Paul Gulacy art for Cable

I know you didn’t really like these comics that much, but I was hoping you might be able to expand a bit more on the differences between the Kordey/Macan/Lis issues and what came after. Those last four issues are, as you noticed, fucking horrible–but they’re a lot more like what Marvel usually publishes.

NB: Yeah; I didn’t hate the Macan/Kordey issues, thought it’s clear you were much more taken with them. Kordey is an interesting artist; not spectacular, or anything, but I like his bent for caricature and the enjoyment he takes in drawing weird stuff — he clearly had a lot of fun with Blaqu-whatever-his-name-was. And I appreciate his cheesecake too; he likes the women with the curves and sensuous street clothes. Compared to Power Girl’s boob window or super-proportioned bimbos in skintight nonsense and unsensible shoes, it’s really a relief to see just garden variety lascivious male-gaze with some mild suggestions of dwarf-porn. You feel like Kordey has probably met actual women on occasion, and maybe even had some sort of relationship with one. It’s refreshing.

(Dataset excerpt)
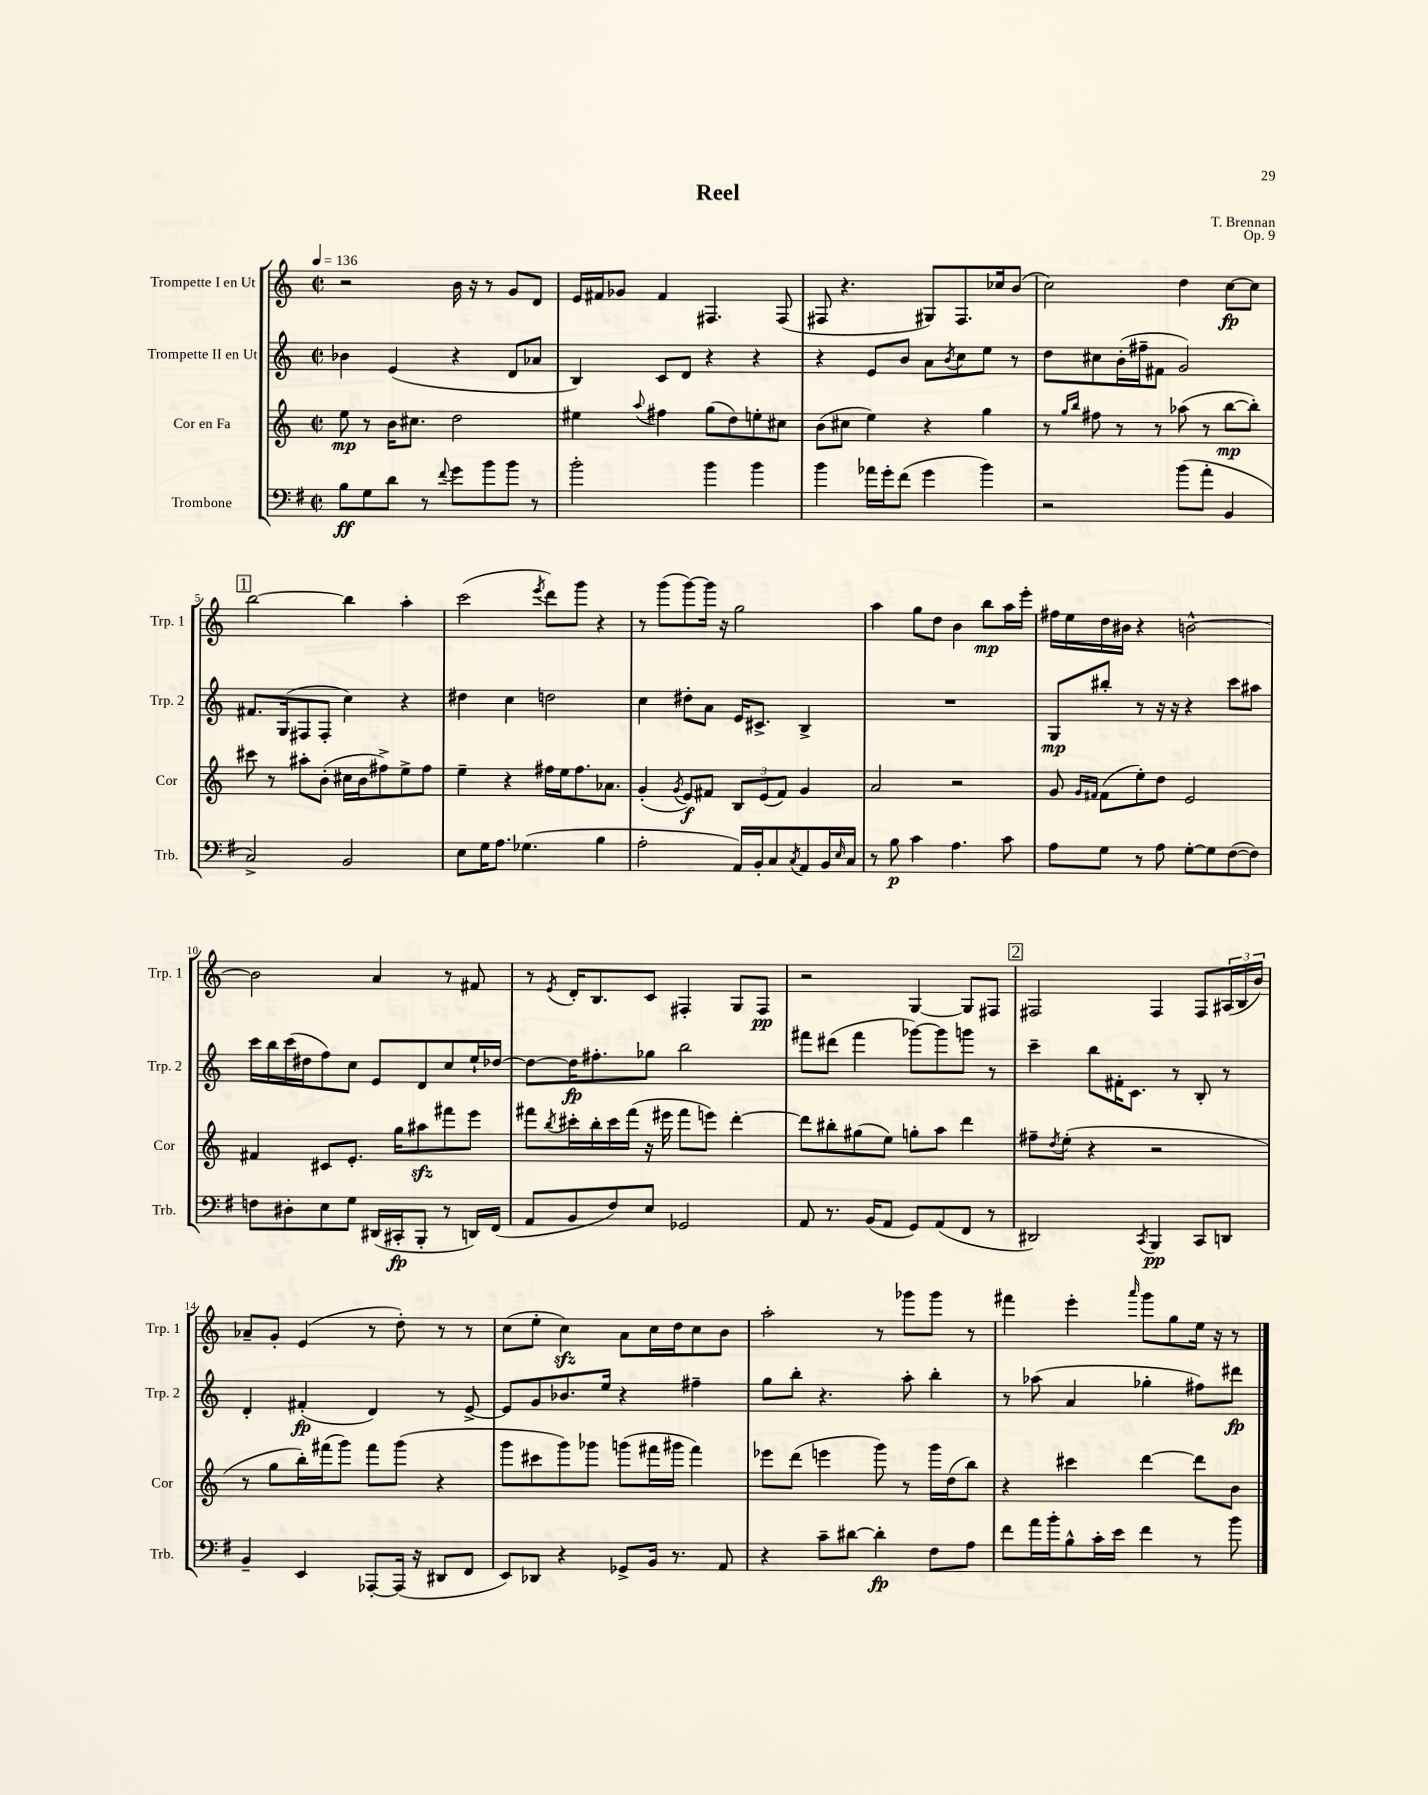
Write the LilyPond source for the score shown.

\header { title = "Reel" composer = "T. Brennan" opus = "Op. 9" }
<<
\new StaffGroup <<
\new Staff = "s0" \with { instrumentName = "Trompette I en Ut" shortInstrumentName = "Trp. 1" } {
    \clef treble \key c \major \defaultTimeSignature \time 2/2 \tempo 4 = 136
    r2 b'16 r16 r8 g'8 d'8 |
    e'16 fis'16 ges'8 fis'4 fis4. fis8( |
    fis8 r4. gis8) fis8. ces''16 b'8( |
    c''2) d''4 c''8~\fp c''8 |
    \mark \markup { \box "1" } b''2~ b''4 a''4-. |
    c'''2( \acciaccatura { e'''8 } d'''8) g'''8 r4 |
    r8 g'''8( g'''8~) g'''16 r16 g''2 |
    a''4 g''8 d''8 b'4 b''8\mp a''16 e'''16-. |
    fis''16 e''16 d''16 bis'16 r4 b'2~-^ |
    b'2 a'4 r8 fis'8 |
    r8 \acciaccatura { e'8 } d'16-. b8. c'8 fis4-. g8 fis8\pp |
    r2 g4~ g8 fis8 |
    \mark \markup { \box "2" } fis2 fis4 fis8 \tuplet 3/2 { ais16( b16 b'16) } |
    aes'8-- g'8-. e'4( r8 d''8-.) r8 r8 |
    c''8( e''8-. c''4\sfz) a'8 c''16 d''16 c''8 b'8 |
    a''2-. r8 ges'''8 ges'''8 r8 |
    fis'''4 e'''4-. \grace { a'''16 } g'''8 g''8 e''16 r16 r8 \bar "|." |
}
\new Staff = "s1" \with { instrumentName = "Trompette II en Ut" shortInstrumentName = "Trp. 2" } {
    \clef treble \key c \major \defaultTimeSignature \time 2/2
    bes'4 e'4( r4 d'8 aes'8 |
    b4) c'8 d'8 r4 r4 |
    r4 e'8 b'8 a'8 \acciaccatura { b'8 } c''8 e''8 r8 |
    d''8 cis''8 b'16-.( fis''16-- fis'8 g'2) |
    \mark \markup { \box "1" } fis'8. g16( fis8 fis8-. c''4) r4 |
    dis''4 c''4 d''2 |
    c''4 dis''8-. a'8 e'16 cis'8.-> b4-> |
    R1 |
    g8\mp bis''8-. r8 r16 r16 r4 c'''8 ais''8 |
    c'''16 b''16 c'''16( dis''16 f''8) c''8 e'8 d'8 c''8 e''16-! des''16~ |
    des''8~ des''16\fp fis''8.-. ges''8 b''2 |
    fis'''8 dis'''8( fis'''4 ges'''8~) ges'''8 g'''8 r8 |
    \mark \markup { \box "2" } c'''4-- b''8 fis'16-. c'8. r8 b8-. r8 |
    d'4-. fis'4-.\fp( d'4) r8 e'8~-> |
    e'8 g'8 bes'8. e''16 r4 fis''4-- |
    g''8 b''8-. r4. a''8-. b''4-. |
    r8 aes''8( a'4 ges''4-. fis''8) dis'''8\fp \bar "|." |
}
\new Staff = "s2" \with { instrumentName = "Cor en Fa" shortInstrumentName = "Cor" } {
    \clef treble \key c \major \defaultTimeSignature \time 2/2
    e''8\mp r8 b'16 cis''8. d''2 |
    eis''4 \appoggiatura { a''8 } fis''4 g''8( d''8) e''8-. cis''8 |
    b'8( cis''8 e''4) r4 g''4 |
    r8 \grace { g''16 b''16 } fis''8 r8 r8 aes''8( r8 b''8~\mp b''8-.) |
    \mark \markup { \box "1" } cis'''8 r8 ais''8-. b'8-.( cis''16 b'16 fis''8->) e''8-> fis''8 |
    e''4-- r4 fis''16 e''16 fis''8. aes'8. |
    g'4-.( \acciaccatura { g'8 } e'8\f) fis'8 \tuplet 3/2 { b8 e'8( fis'8) } g'4 |
    a'2 r2 |
    g'8 \grace { g'16 fis'16 } fis'8( e''8-.) d''8 e'2 |
    fis'4 cis'8 e'8.-. g''16 ais''8\sfz fis'''8 e'''8 |
    fis'''8 \acciaccatura { b''8 } cis'''16-. b''16-. cis'''16 fis'''16( r16 eis'''16 fis'''8 e'''8) d'''4~-. |
    d'''8 bis''8-. gis''8( e''8) g''8-. a''8 d'''4 |
    \mark \markup { \box "2" } fis''8-- \acciaccatura { d''8 } e''8-.( r4 r2 |
    r8 g''8 b''16-.) fis'''16( g'''8) fis'''8 g'''8( r4 |
    g'''8 cis'''8 g'''8) ges'''8 g'''8( fis'''16 gis'''16 fis'''4) |
    ees'''8 d'''8( e'''4 g'''8) r8 g'''16 d''16( b''8) |
    r4 cis'''4 d'''4~ d'''8 b'8 \bar "|." |
}
\new Staff = "s3" \with { instrumentName = "Trombone" shortInstrumentName = "Trb." } {
    \clef bass \key g \major \defaultTimeSignature \time 2/2
    b8\ff g8 d'8 r8 \appoggiatura { fis'8 } g'8 b'8 b'8 r8 |
    b'2-. b'4 b'4 |
    b'4 aes'16 g'16-. fis'8( g'4 b'4) |
    r2 b'8( a'8-. b,4 |
    \mark \markup { \box "1" } c2->) b,2 |
    e8 g16 a8. ges4.( b4 |
    a2-. a,16) b,16-. c8 \acciaccatura { c8 } a,8 b,16 \grace { e16 } c16 |
    r8 b8\p c'4 a4. c'8 |
    a8 g8 r8 a8 g8~-. g8 fis8~( fis8) |
    f8 dis8-. e8 g8 dis,16( cis,16-.\fp b,,8-. r8 d,16) fis,16( |
    a,8 b,8 fis8) e8 ges,2 |
    a,8 r8. b,16( a,8 g,8) a,8( fis,8 r8 |
    \mark \markup { \box "2" } dis,2) \acciaccatura { c,8 } b,,4\pp c,8 d,8 |
    b,4-- e,4 aes,,8~-. aes,,16( r16 dis,8 fis,8 |
    e,8) des,8 r4 ges,8-> b,16 r8. a,8 |
    r4 c'8-- dis'8~ dis'4-.\fp fis8 a8 |
    fis'8 a'16 b'16-. b8-^ c'16-. e'16 fis'4 r8 b'8 \bar "|." |
}
>>
>>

#### [Objective]
Reproduce the entire comics discussion word for word. None of the items are needed here.

#### [Complete response]
Paul Gulacy art for Cable

I know you didn’t really like these comics that much, but I was hoping you might be able to expand a bit more on the differences between the Kordey/Macan/Lis issues and what came after. Those last four issues are, as you noticed, fucking horrible–but they’re a lot more like what Marvel usually publishes.

NB: Yeah; I didn’t hate the Macan/Kordey issues, thought it’s clear you were much more taken with them. Kordey is an interesting artist; not spectacular, or anything, but I like his bent for caricature and the enjoyment he takes in drawing weird stuff — he clearly had a lot of fun with Blaqu-whatever-his-name-was. And I appreciate his cheesecake too; he likes the women with the curves and sensuous street clothes. Compared to Power Girl’s boob window or super-proportioned bimbos in skintight nonsense and unsensible shoes, it’s really a relief to see just garden variety lascivious male-gaze with some mild suggestions of dwarf-porn. You feel like Kordey has probably met actual women on occasion, and maybe even had some sort of relationship with one. It’s refreshing.